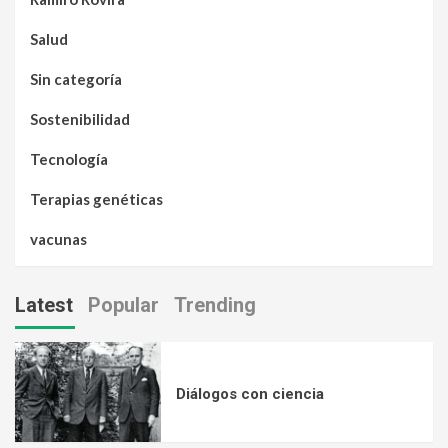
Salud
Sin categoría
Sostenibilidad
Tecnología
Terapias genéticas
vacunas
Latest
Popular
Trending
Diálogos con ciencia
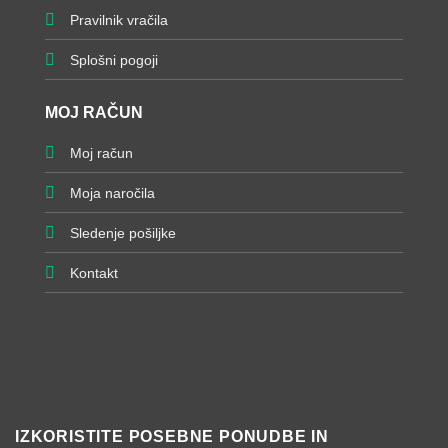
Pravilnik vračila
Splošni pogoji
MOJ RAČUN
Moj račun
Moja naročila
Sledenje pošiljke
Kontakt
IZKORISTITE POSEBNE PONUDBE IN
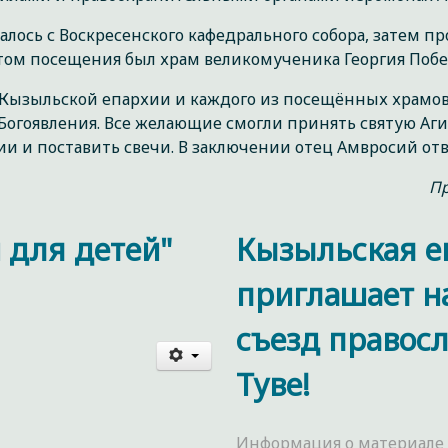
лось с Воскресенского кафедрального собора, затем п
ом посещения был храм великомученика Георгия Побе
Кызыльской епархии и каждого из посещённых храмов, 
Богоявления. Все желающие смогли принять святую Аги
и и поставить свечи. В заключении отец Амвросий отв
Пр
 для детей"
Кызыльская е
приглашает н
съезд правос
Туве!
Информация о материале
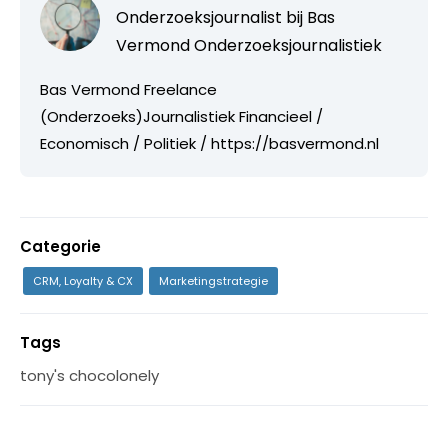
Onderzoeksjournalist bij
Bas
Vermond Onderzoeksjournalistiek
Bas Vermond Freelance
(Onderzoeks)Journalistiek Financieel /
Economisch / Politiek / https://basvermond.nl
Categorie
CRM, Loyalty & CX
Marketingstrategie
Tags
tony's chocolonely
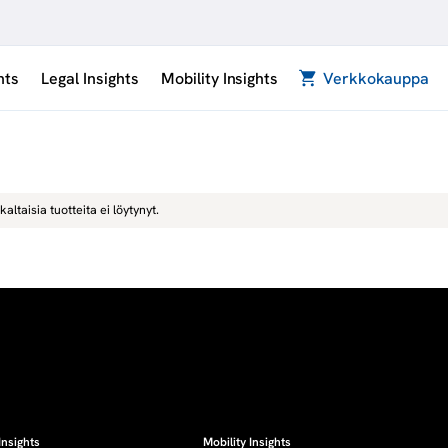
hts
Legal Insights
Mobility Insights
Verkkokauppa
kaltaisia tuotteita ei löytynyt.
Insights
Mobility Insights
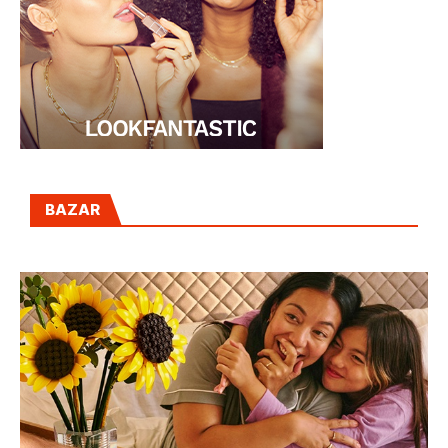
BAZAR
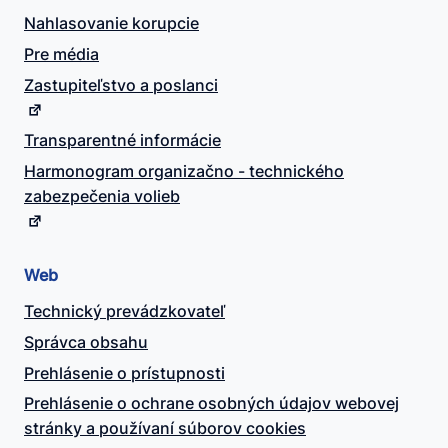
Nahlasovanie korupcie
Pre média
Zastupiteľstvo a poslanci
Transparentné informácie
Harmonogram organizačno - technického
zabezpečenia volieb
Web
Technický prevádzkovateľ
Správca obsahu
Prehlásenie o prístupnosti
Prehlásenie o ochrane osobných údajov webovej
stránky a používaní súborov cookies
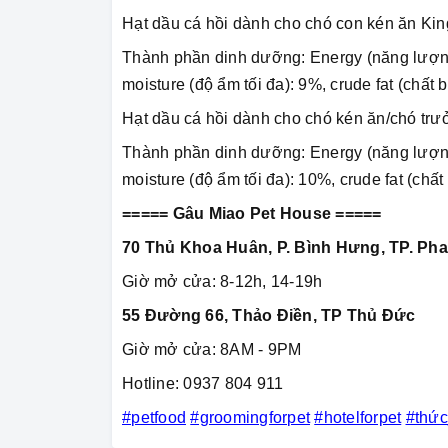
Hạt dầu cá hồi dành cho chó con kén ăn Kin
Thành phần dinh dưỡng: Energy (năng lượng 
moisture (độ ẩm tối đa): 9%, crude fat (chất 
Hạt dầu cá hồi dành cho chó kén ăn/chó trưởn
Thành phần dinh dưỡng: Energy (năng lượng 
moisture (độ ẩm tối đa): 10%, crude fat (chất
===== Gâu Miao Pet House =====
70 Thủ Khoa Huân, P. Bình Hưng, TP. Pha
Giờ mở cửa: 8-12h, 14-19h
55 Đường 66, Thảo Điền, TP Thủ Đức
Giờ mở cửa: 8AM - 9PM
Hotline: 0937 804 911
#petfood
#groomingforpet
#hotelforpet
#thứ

______________________________

**ABOUT THIS TASK:**
Everything in the records above except the pictures is to be reproduced word for word.

**ANSWER TO THE PROBLEM:**
Salud
Sin categoría
Sostenibilidad
Tecnología
Terapias genéticas
vacunas
Latest
Popular
Trending
Diálogos con ciencia
Pravilnik vračila
Splošni pogoji
MOJ RAČUN
Moj račun
Moja naročila
Sledenje pošiljke
Kontakt
IZKORISTITE POSEBNE PONUDBE IN
лось с Воскресенского кафедрального собора, затем п
ом посещения был храм великомученика Георгия Побе
Кызыльской епархии и каждого из посещённых храмов, 
Богоявления. Все желающие смогли принять святую Аги
и и поставить свечи. В заключении отец Амвросий отв
Пр
 для детей"
Кызыльская е
приглашает н
съезд правос
Туве!
Информация о материале
Onderzoeksjournalist bij
Bas
Vermond Onderzoeksjournalistiek
Bas Vermond Freelance
(Onderzoeks)Journalistiek Financieel /
Economisch / Politiek / https://basvermond.nl
Categorie
CRM, Loyalty & CX
Marketingstrategie
Tags
tony's chocolonely
hts
Legal Insights
Mobility Insights
Verkkokauppa
kaltaisia tuotteita ei löytynyt.
Insights
Mobility Insights
BAZAR
Nahlasovanie korupcie
Pre média
Zastupiteľstvo a poslanci
Transparentné informácie
Harmonogram organizačno - technického
zabezpečenia volieb
Web
Technický prevádzkovateľ
Správca obsahu
Prehlásenie o prístupnosti
Prehlásenie o ochrane osobných údajov webovej
stránky a používaní súborov cookies
Hạt dầu cá hồi dành cho chó con kén ăn Kin
Thành phần dinh dưỡng: Energy (năng lượng 
moisture (độ ẩm tối đa): 9%, crude fat (chất 
Hạt dầu cá hồi dành cho chó kén ăn/chó trưởn
Thành phần dinh dưỡng: Energy (năng lượng 
moisture (độ ẩm tối đa): 10%, crude fat (chất
===== Gâu Miao Pet House =====
70 Thủ Khoa Huân, P. Bình Hưng, TP. Pha
Giờ mở cửa: 8-12h, 14-19h
55 Đường 66, Thảo Điền, TP Thủ Đức
Giờ mở cửa: 8AM - 9PM
Hotline: 0937 804 911
#petfood
#groomingforpet
#hotelforpet
#thứ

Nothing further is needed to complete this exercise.